→ Your objective:
Extract the text from each entry below, one line of output per source line, in the original order. Preserve spelling, punctuation, symbols, and line breaks without alteration.

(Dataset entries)
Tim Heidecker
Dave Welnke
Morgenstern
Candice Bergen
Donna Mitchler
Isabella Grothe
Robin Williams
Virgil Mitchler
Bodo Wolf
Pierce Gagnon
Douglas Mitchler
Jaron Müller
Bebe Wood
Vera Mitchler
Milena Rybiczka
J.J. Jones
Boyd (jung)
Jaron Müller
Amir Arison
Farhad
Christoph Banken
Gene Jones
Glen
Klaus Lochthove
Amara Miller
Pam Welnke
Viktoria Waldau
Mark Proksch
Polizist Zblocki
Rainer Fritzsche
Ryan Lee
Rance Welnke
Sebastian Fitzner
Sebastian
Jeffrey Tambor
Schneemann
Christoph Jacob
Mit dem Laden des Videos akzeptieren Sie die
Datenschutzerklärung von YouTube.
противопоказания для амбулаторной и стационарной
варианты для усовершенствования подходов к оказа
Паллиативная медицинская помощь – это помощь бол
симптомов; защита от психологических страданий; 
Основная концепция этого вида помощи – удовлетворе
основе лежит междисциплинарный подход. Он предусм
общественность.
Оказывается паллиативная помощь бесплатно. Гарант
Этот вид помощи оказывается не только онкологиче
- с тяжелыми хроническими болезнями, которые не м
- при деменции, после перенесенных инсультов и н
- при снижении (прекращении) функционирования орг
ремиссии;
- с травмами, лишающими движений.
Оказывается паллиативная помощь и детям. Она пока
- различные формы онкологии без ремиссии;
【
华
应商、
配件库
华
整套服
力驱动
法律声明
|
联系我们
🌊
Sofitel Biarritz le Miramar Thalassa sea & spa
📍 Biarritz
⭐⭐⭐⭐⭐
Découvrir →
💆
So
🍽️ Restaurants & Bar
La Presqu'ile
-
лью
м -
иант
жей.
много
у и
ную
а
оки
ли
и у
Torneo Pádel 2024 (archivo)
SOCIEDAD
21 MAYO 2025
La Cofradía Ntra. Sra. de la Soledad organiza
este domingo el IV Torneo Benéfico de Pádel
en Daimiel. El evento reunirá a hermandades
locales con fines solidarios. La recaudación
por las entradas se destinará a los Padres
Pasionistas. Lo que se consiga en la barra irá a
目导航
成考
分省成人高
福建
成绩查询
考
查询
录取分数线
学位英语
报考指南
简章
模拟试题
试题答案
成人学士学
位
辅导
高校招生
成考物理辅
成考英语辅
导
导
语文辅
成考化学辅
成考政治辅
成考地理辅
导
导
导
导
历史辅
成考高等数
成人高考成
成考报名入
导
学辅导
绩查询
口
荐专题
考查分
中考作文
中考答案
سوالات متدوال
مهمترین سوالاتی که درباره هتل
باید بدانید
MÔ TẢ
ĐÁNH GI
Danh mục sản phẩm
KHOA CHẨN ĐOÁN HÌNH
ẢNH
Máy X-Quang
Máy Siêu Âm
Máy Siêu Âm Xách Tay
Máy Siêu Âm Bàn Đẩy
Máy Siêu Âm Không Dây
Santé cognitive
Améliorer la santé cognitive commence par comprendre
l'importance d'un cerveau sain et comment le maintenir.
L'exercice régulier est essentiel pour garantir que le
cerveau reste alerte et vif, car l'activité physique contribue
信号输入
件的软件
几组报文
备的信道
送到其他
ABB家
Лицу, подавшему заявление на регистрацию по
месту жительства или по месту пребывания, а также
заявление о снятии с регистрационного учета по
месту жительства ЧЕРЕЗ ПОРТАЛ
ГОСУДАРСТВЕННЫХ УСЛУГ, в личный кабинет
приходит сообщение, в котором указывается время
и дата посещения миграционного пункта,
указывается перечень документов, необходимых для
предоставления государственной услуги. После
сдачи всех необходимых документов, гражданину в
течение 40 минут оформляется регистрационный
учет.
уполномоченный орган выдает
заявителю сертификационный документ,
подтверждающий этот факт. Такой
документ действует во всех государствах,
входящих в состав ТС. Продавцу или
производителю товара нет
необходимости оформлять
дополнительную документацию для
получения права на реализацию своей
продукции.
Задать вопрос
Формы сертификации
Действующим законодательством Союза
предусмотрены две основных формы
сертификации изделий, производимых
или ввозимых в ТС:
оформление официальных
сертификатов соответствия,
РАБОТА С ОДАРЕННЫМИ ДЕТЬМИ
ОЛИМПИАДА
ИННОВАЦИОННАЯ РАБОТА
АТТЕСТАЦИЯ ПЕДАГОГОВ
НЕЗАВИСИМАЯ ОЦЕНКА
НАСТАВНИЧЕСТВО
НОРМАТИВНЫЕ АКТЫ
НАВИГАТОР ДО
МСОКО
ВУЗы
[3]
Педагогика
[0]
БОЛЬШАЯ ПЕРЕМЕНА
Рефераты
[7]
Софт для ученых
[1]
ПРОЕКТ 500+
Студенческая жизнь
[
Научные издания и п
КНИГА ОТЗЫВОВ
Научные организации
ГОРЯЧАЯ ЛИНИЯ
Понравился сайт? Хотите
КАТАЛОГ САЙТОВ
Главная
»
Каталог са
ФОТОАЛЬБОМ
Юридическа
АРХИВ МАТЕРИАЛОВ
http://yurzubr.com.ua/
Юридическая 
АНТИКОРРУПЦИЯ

→ Response to this task:
Tim Heidecker
Dave Welnke
Morgenstern
Candice Bergen
Donna Mitchler
Isabella Grothe
Robin Williams
Virgil Mitchler
Bodo Wolf
Pierce Gagnon
Douglas Mitchler
Jaron Müller
Bebe Wood
Vera Mitchler
Milena Rybiczka
J.J. Jones
Boyd (jung)
Jaron Müller
Amir Arison
Farhad
Christoph Banken
Gene Jones
Glen
Klaus Lochthove
Amara Miller
Pam Welnke
Viktoria Waldau
Mark Proksch
Polizist Zblocki
Rainer Fritzsche
Ryan Lee
Rance Welnke
Sebastian Fitzner
Sebastian
Jeffrey Tambor
Schneemann
Christoph Jacob
Mit dem Laden des Videos akzeptieren Sie die
Datenschutzerklärung von YouTube.
противопоказания для амбулаторной и стационарной
варианты для усовершенствования подходов к оказа
Паллиативная медицинская помощь – это помощь бол
симптомов; защита от психологических страданий; 
Основная концепция этого вида помощи – удовлетворе
основе лежит междисциплинарный подход. Он предусм
общественность.
Оказывается паллиативная помощь бесплатно. Гарант
Этот вид помощи оказывается не только онкологиче
- с тяжелыми хроническими болезнями, которые не м
- при деменции, после перенесенных инсультов и н
- при снижении (прекращении) функционирования орг
ремиссии;
- с травмами, лишающими движений.
Оказывается паллиативная помощь и детям. Она пока
- различные формы онкологии без ремиссии;
【
华
应商、
配件库
华
整套服
力驱动
法律声明
|
联系我们
🌊
Sofitel Biarritz le Miramar Thalassa sea & spa
📍 Biarritz
⭐⭐⭐⭐⭐
Découvrir →
💆
So
🍽️ Restaurants & Bar
La Presqu'ile
-
лью
м -
иант
жей.
много
у и
ную
а
оки
ли
и у
Torneo Pádel 2024 (archivo)
SOCIEDAD
21 MAYO 2025
La Cofradía Ntra. Sra. de la Soledad organiza
este domingo el IV Torneo Benéfico de Pádel
en Daimiel. El evento reunirá a hermandades
locales con fines solidarios. La recaudación
por las entradas se destinará a los Padres
Pasionistas. Lo que se consiga en la barra irá a
目导航
成考
分省成人高
福建
成绩查询
考
查询
录取分数线
学位英语
报考指南
简章
模拟试题
试题答案
成人学士学
位
辅导
高校招生
成考物理辅
成考英语辅
导
导
语文辅
成考化学辅
成考政治辅
成考地理辅
导
导
导
导
历史辅
成考高等数
成人高考成
成考报名入
导
学辅导
绩查询
口
荐专题
考查分
中考作文
中考答案
سوالات متدوال
مهمترین سوالاتی که درباره هتل
باید بدانید
MÔ TẢ
ĐÁNH GI
Danh mục sản phẩm
KHOA CHẨN ĐOÁN HÌNH
ẢNH
Máy X-Quang
Máy Siêu Âm
Máy Siêu Âm Xách Tay
Máy Siêu Âm Bàn Đẩy
Máy Siêu Âm Không Dây
Santé cognitive
Améliorer la santé cognitive commence par comprendre
l'importance d'un cerveau sain et comment le maintenir.
L'exercice régulier est essentiel pour garantir que le
cerveau reste alerte et vif, car l'activité physique contribue
信号输入
件的软件
几组报文
备的信道
送到其他
ABB家
Лицу, подавшему заявление на регистрацию по
месту жительства или по месту пребывания, а также
заявление о снятии с регистрационного учета по
месту жительства ЧЕРЕЗ ПОРТАЛ
ГОСУДАРСТВЕННЫХ УСЛУГ, в личный кабинет
приходит сообщение, в котором указывается время
и дата посещения миграционного пункта,
указывается перечень документов, необходимых для
предоставления государственной услуги. После
сдачи всех необходимых документов, гражданину в
течение 40 минут оформляется регистрационный
учет.
уполномоченный орган выдает
заявителю сертификационный документ,
подтверждающий этот факт. Такой
документ действует во всех государствах,
входящих в состав ТС. Продавцу или
производителю товара нет
необходимости оформлять
дополнительную документацию для
получения права на реализацию своей
продукции.
Задать вопрос
Формы сертификации
Действующим законодательством Союза
предусмотрены две основных формы
сертификации изделий, производимых
или ввозимых в ТС:
оформление официальных
сертификатов соответствия,
РАБОТА С ОДАРЕННЫМИ ДЕТЬМИ
ОЛИМПИАДА
ИННОВАЦИОННАЯ РАБОТА
АТТЕСТАЦИЯ ПЕДАГОГОВ
НЕЗАВИСИМАЯ ОЦЕНКА
НАСТАВНИЧЕСТВО
НОРМАТИВНЫЕ АКТЫ
НАВИГАТОР ДО
МСОКО
ВУЗы
[3]
Педагогика
[0]
БОЛЬШАЯ ПЕРЕМЕНА
Рефераты
[7]
Софт для ученых
[1]
ПРОЕКТ 500+
Студенческая жизнь
[
Научные издания и п
КНИГА ОТЗЫВОВ
Научные организации
ГОРЯЧАЯ ЛИНИЯ
Понравился сайт? Хотите
КАТАЛОГ САЙТОВ
Главная
»
Каталог са
ФОТОАЛЬБОМ
Юридическа
АРХИВ МАТЕРИАЛОВ
http://yurzubr.com.ua/
Юридическая 
АНТИКОРРУПЦИЯ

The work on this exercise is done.